• _WORK REQUEST_: Output exactly, and only, the lines below from the one with "The Democratic Party" down to the one with "the APA excursion to the Loire Valley and". Include both end lines and no pictures.

• _EXERCISE INPUTS_:
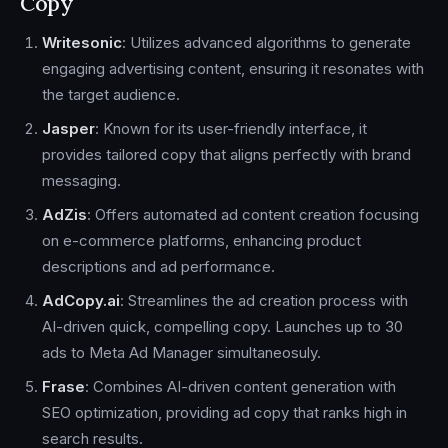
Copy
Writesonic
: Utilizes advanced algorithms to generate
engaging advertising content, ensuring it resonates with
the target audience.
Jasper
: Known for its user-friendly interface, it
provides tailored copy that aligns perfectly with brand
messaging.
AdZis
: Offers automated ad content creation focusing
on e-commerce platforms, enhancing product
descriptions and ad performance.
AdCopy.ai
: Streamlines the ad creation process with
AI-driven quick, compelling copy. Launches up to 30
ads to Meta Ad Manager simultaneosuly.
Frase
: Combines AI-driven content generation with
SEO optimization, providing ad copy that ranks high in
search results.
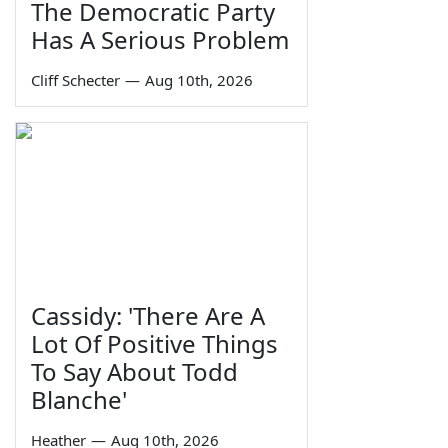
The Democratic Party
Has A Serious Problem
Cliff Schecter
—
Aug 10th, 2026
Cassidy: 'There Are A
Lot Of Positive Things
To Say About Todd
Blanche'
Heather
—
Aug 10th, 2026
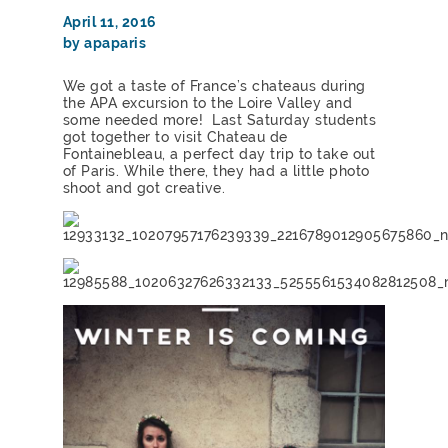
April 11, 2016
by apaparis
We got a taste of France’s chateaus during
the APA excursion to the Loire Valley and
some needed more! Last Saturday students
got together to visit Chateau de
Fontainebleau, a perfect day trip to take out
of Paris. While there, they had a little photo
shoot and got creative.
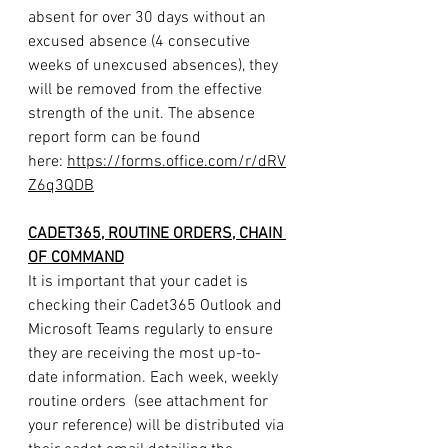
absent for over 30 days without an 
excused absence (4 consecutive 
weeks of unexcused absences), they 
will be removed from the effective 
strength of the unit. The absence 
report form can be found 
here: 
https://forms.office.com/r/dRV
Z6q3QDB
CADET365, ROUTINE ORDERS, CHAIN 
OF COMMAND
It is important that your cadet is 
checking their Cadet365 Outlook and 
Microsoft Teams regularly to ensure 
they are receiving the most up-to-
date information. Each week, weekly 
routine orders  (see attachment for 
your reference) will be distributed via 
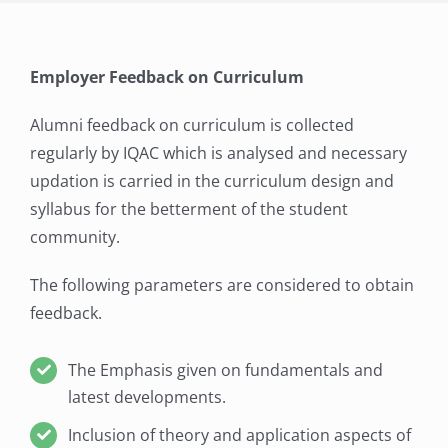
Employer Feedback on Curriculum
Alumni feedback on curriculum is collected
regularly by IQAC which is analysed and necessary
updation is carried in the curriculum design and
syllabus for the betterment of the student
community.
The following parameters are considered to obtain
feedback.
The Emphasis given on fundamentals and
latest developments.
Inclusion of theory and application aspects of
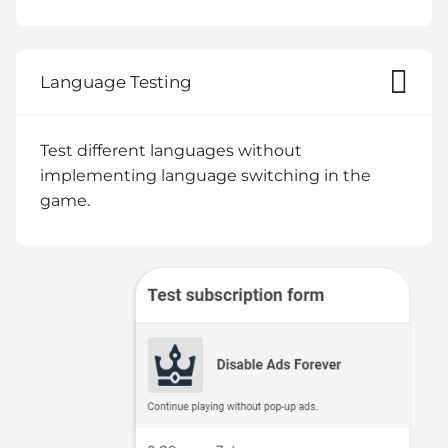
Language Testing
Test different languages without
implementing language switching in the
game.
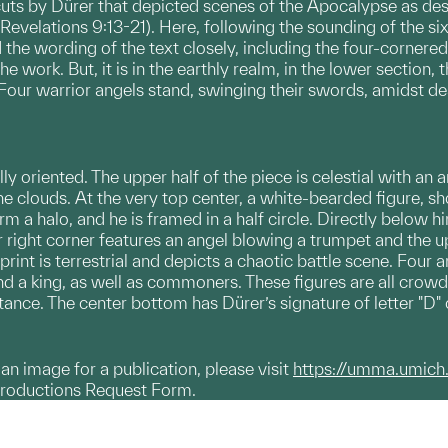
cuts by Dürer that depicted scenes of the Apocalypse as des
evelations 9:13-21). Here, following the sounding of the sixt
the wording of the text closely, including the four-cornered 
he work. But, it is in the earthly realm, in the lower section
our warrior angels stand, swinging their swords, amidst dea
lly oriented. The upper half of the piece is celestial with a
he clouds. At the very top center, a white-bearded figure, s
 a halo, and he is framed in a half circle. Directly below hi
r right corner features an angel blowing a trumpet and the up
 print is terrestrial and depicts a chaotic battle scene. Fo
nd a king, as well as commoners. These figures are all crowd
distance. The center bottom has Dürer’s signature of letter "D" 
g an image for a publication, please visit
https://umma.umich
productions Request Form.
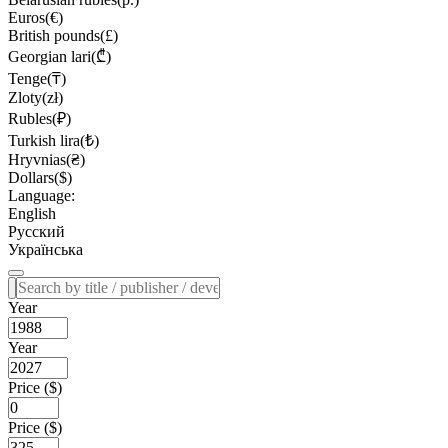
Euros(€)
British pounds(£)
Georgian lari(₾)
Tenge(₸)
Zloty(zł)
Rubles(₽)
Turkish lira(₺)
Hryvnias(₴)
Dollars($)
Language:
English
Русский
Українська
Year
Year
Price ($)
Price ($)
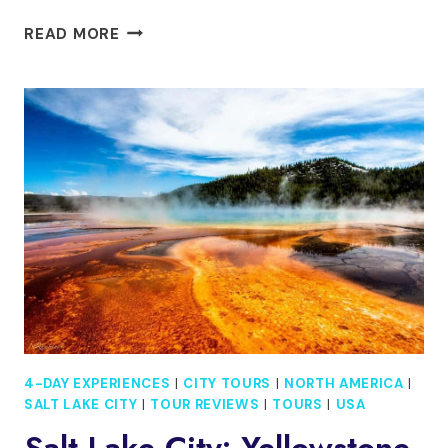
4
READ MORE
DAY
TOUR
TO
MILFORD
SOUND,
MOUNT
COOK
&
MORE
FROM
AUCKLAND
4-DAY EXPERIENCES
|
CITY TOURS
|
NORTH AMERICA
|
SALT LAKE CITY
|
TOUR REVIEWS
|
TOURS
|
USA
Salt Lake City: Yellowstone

• _RESPONSE AREA_:
The Democratic Party
Has A Serious Problem
Cliff Schecter
—
Aug 10th, 2026
Cassidy: 'There Are A
Lot Of Positive Things
To Say About Todd
Blanche'
Heather
—
Aug 10th, 2026
April 11, 2016
by apaparis
We got a taste of France’s chateaus during
the APA excursion to the Loire Valley and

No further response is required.